If I had to pick only one life lesson from the first year of my MBA studies, it would be that front-loading pays off, always, and that was the force behind our engagement strategy. By the time we arrived to our client on Monday morning, we have had a couple of conference calls with our project’s sponsor, defined and clarified the scope of our study and had learned a lot about the country and the business, their cultures, challenges, and opportunities.
Hoffstede’s cultural dimensions, Porter’s Five Forces, SWOT and PESTEL analysis, the voracious consumption of industry reports and our secondary research enabled us to touch the ground running. By the end of the first day we had our hypotheses lined up, our primary research planned and the data to backup our analysis on its way.
In the pursuit of helping the company to move forward with their mission of benefiting the Vietnamese society, we leveraged our knowledge of Economy, Business and Corporate Strategy, Marketing, Finances and Organisational Behavior.

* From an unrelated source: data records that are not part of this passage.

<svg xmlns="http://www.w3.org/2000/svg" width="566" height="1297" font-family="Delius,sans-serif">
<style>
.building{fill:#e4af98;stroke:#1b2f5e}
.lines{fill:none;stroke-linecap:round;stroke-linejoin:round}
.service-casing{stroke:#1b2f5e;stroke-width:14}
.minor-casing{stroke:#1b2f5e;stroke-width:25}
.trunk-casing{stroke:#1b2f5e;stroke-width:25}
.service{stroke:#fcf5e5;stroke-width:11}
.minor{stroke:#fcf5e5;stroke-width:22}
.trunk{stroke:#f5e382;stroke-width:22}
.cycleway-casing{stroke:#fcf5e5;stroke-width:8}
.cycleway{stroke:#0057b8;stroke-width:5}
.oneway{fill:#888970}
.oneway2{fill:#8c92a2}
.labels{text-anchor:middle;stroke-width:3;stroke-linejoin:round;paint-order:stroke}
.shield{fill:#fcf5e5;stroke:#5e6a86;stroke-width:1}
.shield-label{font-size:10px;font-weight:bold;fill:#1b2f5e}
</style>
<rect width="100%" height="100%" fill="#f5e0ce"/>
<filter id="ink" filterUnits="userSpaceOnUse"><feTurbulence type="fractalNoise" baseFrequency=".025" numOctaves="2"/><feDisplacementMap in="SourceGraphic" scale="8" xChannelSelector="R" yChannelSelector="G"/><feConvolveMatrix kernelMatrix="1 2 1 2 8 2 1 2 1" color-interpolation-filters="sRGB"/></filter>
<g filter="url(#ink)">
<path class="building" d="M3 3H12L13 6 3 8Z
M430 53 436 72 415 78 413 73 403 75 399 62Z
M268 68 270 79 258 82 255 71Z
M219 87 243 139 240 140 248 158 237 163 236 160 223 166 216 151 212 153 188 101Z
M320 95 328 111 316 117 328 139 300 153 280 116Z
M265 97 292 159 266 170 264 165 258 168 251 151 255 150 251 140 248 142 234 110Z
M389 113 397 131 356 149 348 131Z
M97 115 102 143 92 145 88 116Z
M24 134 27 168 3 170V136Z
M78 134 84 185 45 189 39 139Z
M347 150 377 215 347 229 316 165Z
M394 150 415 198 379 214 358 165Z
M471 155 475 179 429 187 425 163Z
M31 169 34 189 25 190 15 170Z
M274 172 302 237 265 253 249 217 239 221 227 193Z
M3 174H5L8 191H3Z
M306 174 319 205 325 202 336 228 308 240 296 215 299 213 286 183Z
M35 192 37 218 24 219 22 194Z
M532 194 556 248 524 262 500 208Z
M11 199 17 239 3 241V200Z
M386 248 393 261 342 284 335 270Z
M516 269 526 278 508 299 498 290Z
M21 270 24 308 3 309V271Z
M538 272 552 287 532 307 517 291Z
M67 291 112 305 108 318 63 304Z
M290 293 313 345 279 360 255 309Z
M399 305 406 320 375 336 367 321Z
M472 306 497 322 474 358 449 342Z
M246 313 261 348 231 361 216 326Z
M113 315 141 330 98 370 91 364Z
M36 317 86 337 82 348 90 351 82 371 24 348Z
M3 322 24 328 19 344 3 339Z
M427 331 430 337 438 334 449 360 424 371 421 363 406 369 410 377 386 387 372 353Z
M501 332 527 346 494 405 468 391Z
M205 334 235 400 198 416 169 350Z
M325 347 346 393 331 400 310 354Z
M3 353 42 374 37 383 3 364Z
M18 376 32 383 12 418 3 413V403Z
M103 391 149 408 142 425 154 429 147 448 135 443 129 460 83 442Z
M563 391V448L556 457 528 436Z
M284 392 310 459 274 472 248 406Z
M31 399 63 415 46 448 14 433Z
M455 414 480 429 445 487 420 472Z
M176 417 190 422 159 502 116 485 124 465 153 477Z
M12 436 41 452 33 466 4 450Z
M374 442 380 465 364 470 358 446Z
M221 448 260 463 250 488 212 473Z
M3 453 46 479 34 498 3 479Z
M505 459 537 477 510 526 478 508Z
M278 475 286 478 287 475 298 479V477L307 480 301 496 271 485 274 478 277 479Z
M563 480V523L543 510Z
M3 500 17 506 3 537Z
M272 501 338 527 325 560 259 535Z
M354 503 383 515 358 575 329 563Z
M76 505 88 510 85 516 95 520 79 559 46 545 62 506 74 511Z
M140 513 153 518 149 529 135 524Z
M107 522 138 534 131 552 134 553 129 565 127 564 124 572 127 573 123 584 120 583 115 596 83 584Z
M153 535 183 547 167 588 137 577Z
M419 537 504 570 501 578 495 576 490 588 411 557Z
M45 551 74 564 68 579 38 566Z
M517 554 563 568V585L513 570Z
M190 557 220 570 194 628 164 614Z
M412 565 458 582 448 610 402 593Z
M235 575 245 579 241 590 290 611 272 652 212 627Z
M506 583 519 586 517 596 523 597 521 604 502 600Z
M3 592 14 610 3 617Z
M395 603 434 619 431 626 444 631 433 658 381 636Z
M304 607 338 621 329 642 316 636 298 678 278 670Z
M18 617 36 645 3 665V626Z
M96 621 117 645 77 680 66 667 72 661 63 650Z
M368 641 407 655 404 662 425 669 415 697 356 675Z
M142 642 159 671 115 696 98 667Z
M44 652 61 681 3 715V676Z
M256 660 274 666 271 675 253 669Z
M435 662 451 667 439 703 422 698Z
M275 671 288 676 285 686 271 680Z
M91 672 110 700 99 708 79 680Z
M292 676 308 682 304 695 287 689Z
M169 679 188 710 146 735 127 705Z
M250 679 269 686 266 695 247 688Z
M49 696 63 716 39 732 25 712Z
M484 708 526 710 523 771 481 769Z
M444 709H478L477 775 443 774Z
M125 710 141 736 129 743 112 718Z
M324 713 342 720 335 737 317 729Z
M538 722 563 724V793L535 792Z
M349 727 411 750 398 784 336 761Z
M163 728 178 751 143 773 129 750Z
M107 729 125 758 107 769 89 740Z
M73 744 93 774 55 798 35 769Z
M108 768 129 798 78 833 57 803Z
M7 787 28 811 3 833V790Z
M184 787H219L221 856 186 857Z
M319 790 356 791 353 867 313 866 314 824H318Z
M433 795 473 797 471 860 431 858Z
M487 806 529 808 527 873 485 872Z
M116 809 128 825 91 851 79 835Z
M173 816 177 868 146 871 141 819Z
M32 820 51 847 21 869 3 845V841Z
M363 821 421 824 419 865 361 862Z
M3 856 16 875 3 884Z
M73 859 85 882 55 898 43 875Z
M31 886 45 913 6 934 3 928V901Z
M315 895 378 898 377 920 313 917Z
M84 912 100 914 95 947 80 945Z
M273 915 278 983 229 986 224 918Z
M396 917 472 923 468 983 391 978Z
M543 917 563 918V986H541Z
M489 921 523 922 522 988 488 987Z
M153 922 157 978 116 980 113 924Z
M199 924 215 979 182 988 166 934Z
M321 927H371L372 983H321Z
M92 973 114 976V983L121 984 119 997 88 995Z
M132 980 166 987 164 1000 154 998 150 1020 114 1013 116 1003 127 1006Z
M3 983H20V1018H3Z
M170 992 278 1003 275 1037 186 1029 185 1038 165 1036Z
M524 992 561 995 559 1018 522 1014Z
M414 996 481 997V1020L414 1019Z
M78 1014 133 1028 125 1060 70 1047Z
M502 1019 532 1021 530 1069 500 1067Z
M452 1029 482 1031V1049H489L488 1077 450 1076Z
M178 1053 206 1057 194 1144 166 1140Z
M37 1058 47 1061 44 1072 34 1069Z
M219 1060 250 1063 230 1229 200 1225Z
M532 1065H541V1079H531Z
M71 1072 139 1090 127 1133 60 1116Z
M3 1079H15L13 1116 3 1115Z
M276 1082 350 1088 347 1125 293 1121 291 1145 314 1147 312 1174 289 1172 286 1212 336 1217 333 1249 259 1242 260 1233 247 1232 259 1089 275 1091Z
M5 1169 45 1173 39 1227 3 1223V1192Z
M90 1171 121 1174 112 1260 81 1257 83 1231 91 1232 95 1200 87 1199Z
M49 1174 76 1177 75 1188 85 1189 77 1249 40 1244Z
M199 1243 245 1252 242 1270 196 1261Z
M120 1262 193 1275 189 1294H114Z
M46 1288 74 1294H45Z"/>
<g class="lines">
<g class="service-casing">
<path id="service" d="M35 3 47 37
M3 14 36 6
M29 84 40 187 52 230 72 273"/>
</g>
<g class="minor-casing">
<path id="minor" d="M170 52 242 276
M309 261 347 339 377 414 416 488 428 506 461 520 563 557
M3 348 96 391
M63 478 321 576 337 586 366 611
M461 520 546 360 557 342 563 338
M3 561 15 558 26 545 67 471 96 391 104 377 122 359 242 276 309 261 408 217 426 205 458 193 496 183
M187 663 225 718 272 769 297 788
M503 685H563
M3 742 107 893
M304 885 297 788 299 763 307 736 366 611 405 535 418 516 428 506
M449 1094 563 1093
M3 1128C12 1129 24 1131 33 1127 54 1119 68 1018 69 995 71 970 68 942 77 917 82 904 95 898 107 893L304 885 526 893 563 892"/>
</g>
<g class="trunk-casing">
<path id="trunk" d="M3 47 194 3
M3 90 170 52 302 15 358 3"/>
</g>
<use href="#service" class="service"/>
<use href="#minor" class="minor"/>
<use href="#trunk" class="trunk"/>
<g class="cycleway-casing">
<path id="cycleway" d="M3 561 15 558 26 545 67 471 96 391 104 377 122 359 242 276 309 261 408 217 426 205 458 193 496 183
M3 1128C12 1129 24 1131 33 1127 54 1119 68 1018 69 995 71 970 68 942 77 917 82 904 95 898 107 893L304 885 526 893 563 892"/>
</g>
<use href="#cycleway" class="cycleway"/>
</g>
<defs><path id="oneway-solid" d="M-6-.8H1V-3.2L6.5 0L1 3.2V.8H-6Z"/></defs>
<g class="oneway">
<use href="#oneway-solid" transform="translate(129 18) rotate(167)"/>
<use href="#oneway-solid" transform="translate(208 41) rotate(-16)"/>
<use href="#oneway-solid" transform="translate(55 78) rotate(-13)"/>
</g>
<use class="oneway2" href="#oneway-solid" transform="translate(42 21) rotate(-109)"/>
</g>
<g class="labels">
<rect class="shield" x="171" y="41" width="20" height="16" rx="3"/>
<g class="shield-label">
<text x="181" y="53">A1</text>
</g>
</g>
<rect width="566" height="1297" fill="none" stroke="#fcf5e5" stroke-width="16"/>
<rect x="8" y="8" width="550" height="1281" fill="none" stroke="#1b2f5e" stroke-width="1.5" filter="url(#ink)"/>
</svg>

From the group dynamics perspective, we accelerated the group transition stages through our pre-engagement preparation which helped us understand our individual strengths, styles and preferences, allowing us to split the work so each one of us was challenged and confidently capable of delivering significant value. Some of us focused on secondary research, the elaboration of financial models and preparing the presentation, while others went to the client’s office daily for a series of stakeholders interviews that allowed us to form a firm grasp of the issue at hand.
In this process we used proven frameworks and cutting-edge knowledge, balanced with the realism and pragmatism that only a deep immersion in the business of our client could provide.
What followed was hard work, more learning, more hard work and the resulting satisfaction of knowing that our input was not just valuable, but potentially transformational.
The rite is complete
As a smart and quirky man once said, there is no honest way to explain the edge because the only people who really know where it is are the ones who have gone over it.
These words feel very appropriate to describe my experience with the International Consultancy Week. As a rite of passage it successfully marked the transition into our second year of studies, and as a life experience it pushed us into a new realm where we can all feel confident in our ability to bring positive change to our companies, our host country’s economy, but most importantly to society.
On a not-so-early Saturday in Hanoi, the freshness in our eyes was replaced by dark circles and, in some cases, a well-deserved hangover. The sense of accomplishment is visible.
Some of us left the night before, heading to Sapa to climb another mountain, the Fansipan.
As for me, I’m off to explore beaches and tombs, the old and the new, the north and the south of Vietnam, from Hanoi and Ha Long to Hue, Da Nang, Hoi An and Ho Chi Minh City, all before departing towards Singapore and London in a few weeks… but I’ll tell you that story another time.